Que público você acredita que se beneficiaria mais da leitura do seu livro e o que espera que os leitores tirem de suas análises e conclusões?
O livro busca situar 1964 em seu contexto e foi pensado para qualquer pessoa interessada em complementar seus conhecimentos sobre esse tema tão complexo. A mensagem do livro é que uma opinião pode ser inócua se não for precedida por um mínimo confronto de perspectivas.
Por fim, ainda há um debate sobre o que aconteceu em 31 de março de 1964: Houve revolução, golpe ou intervenção militar?
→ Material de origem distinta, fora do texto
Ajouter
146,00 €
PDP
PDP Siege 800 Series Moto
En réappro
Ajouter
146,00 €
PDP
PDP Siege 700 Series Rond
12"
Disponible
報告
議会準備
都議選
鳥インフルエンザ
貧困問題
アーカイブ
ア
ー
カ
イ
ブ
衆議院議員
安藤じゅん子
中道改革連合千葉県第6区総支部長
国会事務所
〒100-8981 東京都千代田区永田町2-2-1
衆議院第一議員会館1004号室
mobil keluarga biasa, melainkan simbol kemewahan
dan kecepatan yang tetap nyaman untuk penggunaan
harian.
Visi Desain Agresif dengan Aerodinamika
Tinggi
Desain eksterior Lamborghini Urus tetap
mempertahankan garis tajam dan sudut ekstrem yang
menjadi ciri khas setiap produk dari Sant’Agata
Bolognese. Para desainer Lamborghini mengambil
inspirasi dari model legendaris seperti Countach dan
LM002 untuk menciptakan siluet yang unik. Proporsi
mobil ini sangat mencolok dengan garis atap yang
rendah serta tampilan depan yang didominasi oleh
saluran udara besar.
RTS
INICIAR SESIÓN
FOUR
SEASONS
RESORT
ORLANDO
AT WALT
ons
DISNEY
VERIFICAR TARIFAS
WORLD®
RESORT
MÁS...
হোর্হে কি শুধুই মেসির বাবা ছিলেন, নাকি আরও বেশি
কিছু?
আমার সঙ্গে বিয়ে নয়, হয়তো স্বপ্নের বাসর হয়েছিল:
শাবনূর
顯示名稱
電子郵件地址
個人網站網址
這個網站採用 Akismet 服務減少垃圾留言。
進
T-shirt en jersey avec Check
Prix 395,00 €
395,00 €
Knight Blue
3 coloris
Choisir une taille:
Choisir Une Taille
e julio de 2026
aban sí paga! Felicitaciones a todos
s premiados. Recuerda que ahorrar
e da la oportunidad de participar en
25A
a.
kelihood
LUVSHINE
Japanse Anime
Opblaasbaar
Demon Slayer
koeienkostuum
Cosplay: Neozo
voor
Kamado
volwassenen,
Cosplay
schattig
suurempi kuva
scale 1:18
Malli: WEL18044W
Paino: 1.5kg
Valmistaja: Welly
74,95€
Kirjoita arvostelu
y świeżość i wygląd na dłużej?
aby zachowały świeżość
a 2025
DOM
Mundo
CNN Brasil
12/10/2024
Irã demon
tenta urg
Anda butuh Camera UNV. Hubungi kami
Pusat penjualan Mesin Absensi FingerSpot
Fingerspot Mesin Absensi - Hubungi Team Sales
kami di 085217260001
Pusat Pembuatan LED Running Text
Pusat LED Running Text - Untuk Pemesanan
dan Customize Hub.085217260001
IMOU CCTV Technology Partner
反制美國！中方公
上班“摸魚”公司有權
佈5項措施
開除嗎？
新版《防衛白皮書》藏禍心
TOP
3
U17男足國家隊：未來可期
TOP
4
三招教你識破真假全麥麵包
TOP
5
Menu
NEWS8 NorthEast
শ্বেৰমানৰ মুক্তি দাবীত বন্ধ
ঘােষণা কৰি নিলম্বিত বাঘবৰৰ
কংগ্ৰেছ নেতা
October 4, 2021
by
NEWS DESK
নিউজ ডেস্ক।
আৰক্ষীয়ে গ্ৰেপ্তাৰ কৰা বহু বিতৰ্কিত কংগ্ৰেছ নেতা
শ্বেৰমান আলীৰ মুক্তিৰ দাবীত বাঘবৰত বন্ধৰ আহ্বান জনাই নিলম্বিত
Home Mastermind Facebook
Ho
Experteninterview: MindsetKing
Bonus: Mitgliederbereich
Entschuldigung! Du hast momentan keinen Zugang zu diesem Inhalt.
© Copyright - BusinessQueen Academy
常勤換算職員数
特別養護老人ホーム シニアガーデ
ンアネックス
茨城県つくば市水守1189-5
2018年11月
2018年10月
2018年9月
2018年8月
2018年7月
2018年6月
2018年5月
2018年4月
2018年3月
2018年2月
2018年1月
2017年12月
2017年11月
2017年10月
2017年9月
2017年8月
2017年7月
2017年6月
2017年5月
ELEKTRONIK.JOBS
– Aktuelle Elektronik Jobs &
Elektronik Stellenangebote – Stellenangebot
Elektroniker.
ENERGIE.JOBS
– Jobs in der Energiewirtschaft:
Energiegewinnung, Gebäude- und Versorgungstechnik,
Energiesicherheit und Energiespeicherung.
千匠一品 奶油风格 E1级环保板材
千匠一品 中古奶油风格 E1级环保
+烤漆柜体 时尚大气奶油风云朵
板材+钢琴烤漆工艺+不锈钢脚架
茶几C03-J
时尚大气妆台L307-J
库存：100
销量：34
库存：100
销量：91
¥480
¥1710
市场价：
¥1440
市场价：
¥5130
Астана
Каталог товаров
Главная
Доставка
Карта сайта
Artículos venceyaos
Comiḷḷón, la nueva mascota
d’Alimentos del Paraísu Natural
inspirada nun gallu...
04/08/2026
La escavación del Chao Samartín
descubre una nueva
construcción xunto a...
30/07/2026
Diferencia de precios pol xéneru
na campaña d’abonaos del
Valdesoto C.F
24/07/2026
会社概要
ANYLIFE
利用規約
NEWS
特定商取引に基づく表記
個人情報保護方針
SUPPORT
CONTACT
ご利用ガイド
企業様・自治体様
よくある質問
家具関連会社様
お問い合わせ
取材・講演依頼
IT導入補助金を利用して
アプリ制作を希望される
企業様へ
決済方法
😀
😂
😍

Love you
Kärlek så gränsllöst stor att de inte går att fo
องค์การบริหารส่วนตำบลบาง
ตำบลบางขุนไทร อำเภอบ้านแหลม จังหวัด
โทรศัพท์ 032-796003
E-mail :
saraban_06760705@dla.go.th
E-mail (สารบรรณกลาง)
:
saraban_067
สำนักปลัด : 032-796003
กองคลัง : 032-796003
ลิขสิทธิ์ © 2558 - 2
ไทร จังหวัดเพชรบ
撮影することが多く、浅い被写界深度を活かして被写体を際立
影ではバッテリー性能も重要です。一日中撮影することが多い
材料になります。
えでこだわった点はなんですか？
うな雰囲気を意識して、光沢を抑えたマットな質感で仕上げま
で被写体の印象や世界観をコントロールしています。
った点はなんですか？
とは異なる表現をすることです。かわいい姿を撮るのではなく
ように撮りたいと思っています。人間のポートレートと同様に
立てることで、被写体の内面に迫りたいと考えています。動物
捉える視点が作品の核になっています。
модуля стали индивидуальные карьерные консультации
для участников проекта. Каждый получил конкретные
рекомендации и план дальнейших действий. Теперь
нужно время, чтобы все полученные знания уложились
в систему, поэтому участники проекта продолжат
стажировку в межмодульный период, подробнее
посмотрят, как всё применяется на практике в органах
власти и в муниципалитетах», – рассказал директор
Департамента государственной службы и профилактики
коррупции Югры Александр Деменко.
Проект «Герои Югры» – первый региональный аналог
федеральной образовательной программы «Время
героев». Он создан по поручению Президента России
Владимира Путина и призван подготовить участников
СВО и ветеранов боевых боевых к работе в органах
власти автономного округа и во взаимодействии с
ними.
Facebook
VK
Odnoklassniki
A marcha militar iniciada em 31 de março e complementada em 2 de abril com a deposição de Goulart pelo Congresso pode ser tecnicamente classificada como um golpe de Estado, por se tratar de uma ruptura institucional. No entanto, também pode ser interpretada como um contragolpe, caso se levem em conta os indícios de um possível golpe em articulação por parte de João Goulart. Essas nomenclaturas não se anulam, mas coexistem, assim como a hipótese de “contrarrevolução”, sustentada por aqueles que entendem que os militares teriam contido um movimento revolucionário em curso — perspectiva respaldada pelos indícios que apresento ao longo do meu livro. Por fim, com base nos estudos do coronel Manoel Soriano Neto, destaco que os militares adotaram a designação “Revolução” com o objetivo de estabelecer um diálogo jurídico com a noção de poder constituinte originário, conforme se observa no texto do primeiro Ato Institucional, promulgado em 9 de abril de 1964.
SERVIÇO
Ficha técnica
Título: O que você ainda não sabe sobre 1964 – Ideologia & polarização na Guerra Fria do Brasil
Autoria: Juan Bender
Editora: Appris
ISBN: 978-6525073361
Número de páginas: 319
Preço: R$ 70,00
Onde encontrar: Amazon
- Juan Martinez Bender, natural de Pelotas (RS), é pós-graduado em Filosofia, História e Sociologia, Literatura Brasileira e Ciências Políticas. Possui graduação em História e Segurança Pública. Atualmente, cursa pós-graduação em Biblioteconomia. Militar de carreira, formou-se na Escola de Sargentos das Armas, e especializou-se na Escola de Comunicações, para onde foi convidado a retornar como professor. Participou de operações de Garantia da Lei e da Ordem (GLO) na fronteira Sul do Brasil e integrou o Contingente de Missão de Paz no Haiti. No âmbito administrativo, atuou nas áreas de Fiscalização, Planejamento Estratégico e Governança. Antes da farda, em sua cidade natal, foi estoquista de autopeças, recruta de Infantaria e guitarrista, apaixonado por The Strokes.